Work task:
An exact reproduction of all entries is required.

Dataset records:
···
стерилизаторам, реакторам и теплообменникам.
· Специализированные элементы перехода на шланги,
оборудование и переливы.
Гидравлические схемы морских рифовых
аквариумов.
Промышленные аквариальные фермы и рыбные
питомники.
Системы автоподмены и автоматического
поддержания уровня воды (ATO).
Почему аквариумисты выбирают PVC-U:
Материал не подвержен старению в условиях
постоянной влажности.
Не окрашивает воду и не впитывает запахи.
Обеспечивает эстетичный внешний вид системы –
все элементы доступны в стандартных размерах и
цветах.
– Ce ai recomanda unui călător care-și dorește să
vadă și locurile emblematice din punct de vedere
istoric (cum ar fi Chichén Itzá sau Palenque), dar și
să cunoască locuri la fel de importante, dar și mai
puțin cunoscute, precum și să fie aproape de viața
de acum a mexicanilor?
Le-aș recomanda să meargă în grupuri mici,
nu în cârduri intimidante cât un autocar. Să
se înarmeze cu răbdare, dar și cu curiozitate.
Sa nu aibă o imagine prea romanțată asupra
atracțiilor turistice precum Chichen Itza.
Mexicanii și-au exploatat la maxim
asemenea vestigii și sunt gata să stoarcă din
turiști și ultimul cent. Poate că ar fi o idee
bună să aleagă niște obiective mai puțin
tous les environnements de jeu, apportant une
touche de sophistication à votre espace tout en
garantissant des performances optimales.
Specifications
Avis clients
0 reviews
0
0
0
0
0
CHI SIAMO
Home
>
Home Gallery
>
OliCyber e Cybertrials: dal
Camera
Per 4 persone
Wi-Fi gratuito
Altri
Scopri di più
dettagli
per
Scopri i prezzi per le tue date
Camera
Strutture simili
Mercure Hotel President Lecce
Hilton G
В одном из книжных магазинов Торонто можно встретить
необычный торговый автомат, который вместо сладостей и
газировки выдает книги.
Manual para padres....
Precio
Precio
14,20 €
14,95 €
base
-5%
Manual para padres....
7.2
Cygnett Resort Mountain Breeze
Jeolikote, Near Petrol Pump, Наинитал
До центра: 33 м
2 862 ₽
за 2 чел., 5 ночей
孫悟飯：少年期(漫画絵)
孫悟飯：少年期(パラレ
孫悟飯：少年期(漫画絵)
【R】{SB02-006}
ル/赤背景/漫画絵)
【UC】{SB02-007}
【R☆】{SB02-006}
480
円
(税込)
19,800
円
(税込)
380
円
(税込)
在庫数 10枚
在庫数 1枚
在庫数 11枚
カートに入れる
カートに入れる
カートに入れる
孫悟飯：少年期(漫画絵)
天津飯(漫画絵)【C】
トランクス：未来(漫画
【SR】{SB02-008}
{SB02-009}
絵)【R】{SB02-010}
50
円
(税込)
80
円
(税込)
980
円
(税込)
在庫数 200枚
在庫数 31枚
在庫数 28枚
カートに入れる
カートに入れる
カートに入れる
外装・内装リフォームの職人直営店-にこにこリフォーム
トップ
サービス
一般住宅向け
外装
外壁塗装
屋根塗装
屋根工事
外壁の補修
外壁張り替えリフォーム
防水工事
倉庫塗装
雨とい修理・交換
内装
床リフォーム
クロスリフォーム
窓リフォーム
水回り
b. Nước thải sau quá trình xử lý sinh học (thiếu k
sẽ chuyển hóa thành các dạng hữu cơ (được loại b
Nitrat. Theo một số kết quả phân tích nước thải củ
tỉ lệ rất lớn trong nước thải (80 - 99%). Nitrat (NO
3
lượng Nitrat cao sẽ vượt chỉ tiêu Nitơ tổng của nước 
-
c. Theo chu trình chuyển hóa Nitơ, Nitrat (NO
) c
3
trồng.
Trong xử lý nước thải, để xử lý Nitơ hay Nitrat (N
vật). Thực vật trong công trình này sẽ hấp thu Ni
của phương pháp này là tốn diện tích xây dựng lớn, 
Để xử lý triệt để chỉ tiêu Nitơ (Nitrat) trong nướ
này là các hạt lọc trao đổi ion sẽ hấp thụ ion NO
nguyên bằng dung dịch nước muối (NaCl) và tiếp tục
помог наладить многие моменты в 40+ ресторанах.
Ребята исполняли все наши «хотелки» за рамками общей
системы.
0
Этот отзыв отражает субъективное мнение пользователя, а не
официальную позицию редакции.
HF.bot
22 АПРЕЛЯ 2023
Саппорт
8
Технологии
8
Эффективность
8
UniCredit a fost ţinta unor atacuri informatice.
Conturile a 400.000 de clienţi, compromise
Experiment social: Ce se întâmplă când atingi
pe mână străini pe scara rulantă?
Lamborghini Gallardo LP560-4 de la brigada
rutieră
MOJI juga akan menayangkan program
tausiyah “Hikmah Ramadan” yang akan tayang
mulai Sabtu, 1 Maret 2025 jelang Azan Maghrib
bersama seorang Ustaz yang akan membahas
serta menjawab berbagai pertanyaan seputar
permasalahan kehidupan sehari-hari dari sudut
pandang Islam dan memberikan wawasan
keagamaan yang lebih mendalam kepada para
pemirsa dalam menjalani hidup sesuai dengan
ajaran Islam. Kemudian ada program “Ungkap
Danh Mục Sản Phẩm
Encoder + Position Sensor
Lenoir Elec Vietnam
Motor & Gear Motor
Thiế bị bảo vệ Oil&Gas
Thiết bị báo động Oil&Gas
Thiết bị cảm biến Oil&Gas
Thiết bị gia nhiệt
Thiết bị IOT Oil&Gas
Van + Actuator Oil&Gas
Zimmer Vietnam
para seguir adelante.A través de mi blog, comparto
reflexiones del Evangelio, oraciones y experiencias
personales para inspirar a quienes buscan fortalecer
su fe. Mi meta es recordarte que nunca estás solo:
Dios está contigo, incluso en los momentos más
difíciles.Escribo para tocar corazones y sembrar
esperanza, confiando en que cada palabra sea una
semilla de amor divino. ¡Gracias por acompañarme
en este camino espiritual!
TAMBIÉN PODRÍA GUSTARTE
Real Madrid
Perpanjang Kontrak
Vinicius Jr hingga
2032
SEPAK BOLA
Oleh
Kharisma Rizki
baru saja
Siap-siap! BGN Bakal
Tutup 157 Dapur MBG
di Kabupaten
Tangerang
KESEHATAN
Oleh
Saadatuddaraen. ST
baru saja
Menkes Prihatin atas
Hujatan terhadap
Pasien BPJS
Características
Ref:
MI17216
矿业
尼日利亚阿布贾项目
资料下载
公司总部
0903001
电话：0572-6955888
···
Reply to the task:
стерилизаторам, реакторам и теплообменникам.
· Специализированные элементы перехода на шланги,
оборудование и переливы.
Гидравлические схемы морских рифовых
аквариумов.
Промышленные аквариальные фермы и рыбные
питомники.
Системы автоподмены и автоматического
поддержания уровня воды (ATO).
Почему аквариумисты выбирают PVC-U:
Материал не подвержен старению в условиях
постоянной влажности.
Не окрашивает воду и не впитывает запахи.
Обеспечивает эстетичный внешний вид системы –
все элементы доступны в стандартных размерах и
цветах.
– Ce ai recomanda unui călător care-și dorește să
vadă și locurile emblematice din punct de vedere
istoric (cum ar fi Chichén Itzá sau Palenque), dar și
să cunoască locuri la fel de importante, dar și mai
puțin cunoscute, precum și să fie aproape de viața
de acum a mexicanilor?
Le-aș recomanda să meargă în grupuri mici,
nu în cârduri intimidante cât un autocar. Să
se înarmeze cu răbdare, dar și cu curiozitate.
Sa nu aibă o imagine prea romanțată asupra
atracțiilor turistice precum Chichen Itza.
Mexicanii și-au exploatat la maxim
asemenea vestigii și sunt gata să stoarcă din
turiști și ultimul cent. Poate că ar fi o idee
bună să aleagă niște obiective mai puțin
tous les environnements de jeu, apportant une
touche de sophistication à votre espace tout en
garantissant des performances optimales.
Specifications
Avis clients
0 reviews
0
0
0
0
0
CHI SIAMO
Home
>
Home Gallery
>
OliCyber e Cybertrials: dal
Camera
Per 4 persone
Wi-Fi gratuito
Altri
Scopri di più
dettagli
per
Scopri i prezzi per le tue date
Camera
Strutture simili
Mercure Hotel President Lecce
Hilton G
В одном из книжных магазинов Торонто можно встретить
необычный торговый автомат, который вместо сладостей и
газировки выдает книги.
Manual para padres....
Precio
Precio
14,20 €
14,95 €
base
-5%
Manual para padres....
7.2
Cygnett Resort Mountain Breeze
Jeolikote, Near Petrol Pump, Наинитал
До центра: 33 м
2 862 ₽
за 2 чел., 5 ночей
孫悟飯：少年期(漫画絵)
孫悟飯：少年期(パラレ
孫悟飯：少年期(漫画絵)
【R】{SB02-006}
ル/赤背景/漫画絵)
【UC】{SB02-007}
【R☆】{SB02-006}
480
円
(税込)
19,800
円
(税込)
380
円
(税込)
在庫数 10枚
在庫数 1枚
在庫数 11枚
カートに入れる
カートに入れる
カートに入れる
孫悟飯：少年期(漫画絵)
天津飯(漫画絵)【C】
トランクス：未来(漫画
【SR】{SB02-008}
{SB02-009}
絵)【R】{SB02-010}
50
円
(税込)
80
円
(税込)
980
円
(税込)
在庫数 200枚
在庫数 31枚
在庫数 28枚
カートに入れる
カートに入れる
カートに入れる
外装・内装リフォームの職人直営店-にこにこリフォーム
トップ
サービス
一般住宅向け
外装
外壁塗装
屋根塗装
屋根工事
外壁の補修
外壁張り替えリフォーム
防水工事
倉庫塗装
雨とい修理・交換
内装
床リフォーム
クロスリフォーム
窓リフォーム
水回り
b. Nước thải sau quá trình xử lý sinh học (thiếu k
sẽ chuyển hóa thành các dạng hữu cơ (được loại b
Nitrat. Theo một số kết quả phân tích nước thải củ
tỉ lệ rất lớn trong nước thải (80 - 99%). Nitrat (NO
3
lượng Nitrat cao sẽ vượt chỉ tiêu Nitơ tổng của nước 
-
c. Theo chu trình chuyển hóa Nitơ, Nitrat (NO
) c
3
trồng.
Trong xử lý nước thải, để xử lý Nitơ hay Nitrat (N
vật). Thực vật trong công trình này sẽ hấp thu Ni
của phương pháp này là tốn diện tích xây dựng lớn, 
Để xử lý triệt để chỉ tiêu Nitơ (Nitrat) trong nướ
này là các hạt lọc trao đổi ion sẽ hấp thụ ion NO
nguyên bằng dung dịch nước muối (NaCl) và tiếp tục
помог наладить многие моменты в 40+ ресторанах.
Ребята исполняли все наши «хотелки» за рамками общей
системы.
0
Этот отзыв отражает субъективное мнение пользователя, а не
официальную позицию редакции.
HF.bot
22 АПРЕЛЯ 2023
Саппорт
8
Технологии
8
Эффективность
8
UniCredit a fost ţinta unor atacuri informatice.
Conturile a 400.000 de clienţi, compromise
Experiment social: Ce se întâmplă când atingi
pe mână străini pe scara rulantă?
Lamborghini Gallardo LP560-4 de la brigada
rutieră
MOJI juga akan menayangkan program
tausiyah “Hikmah Ramadan” yang akan tayang
mulai Sabtu, 1 Maret 2025 jelang Azan Maghrib
bersama seorang Ustaz yang akan membahas
serta menjawab berbagai pertanyaan seputar
permasalahan kehidupan sehari-hari dari sudut
pandang Islam dan memberikan wawasan
keagamaan yang lebih mendalam kepada para
pemirsa dalam menjalani hidup sesuai dengan
ajaran Islam. Kemudian ada program “Ungkap
Danh Mục Sản Phẩm
Encoder + Position Sensor
Lenoir Elec Vietnam
Motor & Gear Motor
Thiế bị bảo vệ Oil&Gas
Thiết bị báo động Oil&Gas
Thiết bị cảm biến Oil&Gas
Thiết bị gia nhiệt
Thiết bị IOT Oil&Gas
Van + Actuator Oil&Gas
Zimmer Vietnam
para seguir adelante.A través de mi blog, comparto
reflexiones del Evangelio, oraciones y experiencias
personales para inspirar a quienes buscan fortalecer
su fe. Mi meta es recordarte que nunca estás solo:
Dios está contigo, incluso en los momentos más
difíciles.Escribo para tocar corazones y sembrar
esperanza, confiando en que cada palabra sea una
semilla de amor divino. ¡Gracias por acompañarme
en este camino espiritual!
TAMBIÉN PODRÍA GUSTARTE
Real Madrid
Perpanjang Kontrak
Vinicius Jr hingga
2032
SEPAK BOLA
Oleh
Kharisma Rizki
baru saja
Siap-siap! BGN Bakal
Tutup 157 Dapur MBG
di Kabupaten
Tangerang
KESEHATAN
Oleh
Saadatuddaraen. ST
baru saja
Menkes Prihatin atas
Hujatan terhadap
Pasien BPJS
Características
Ref:
MI17216
矿业
尼日利亚阿布贾项目
资料下载
公司总部
0903001
电话：0572-6955888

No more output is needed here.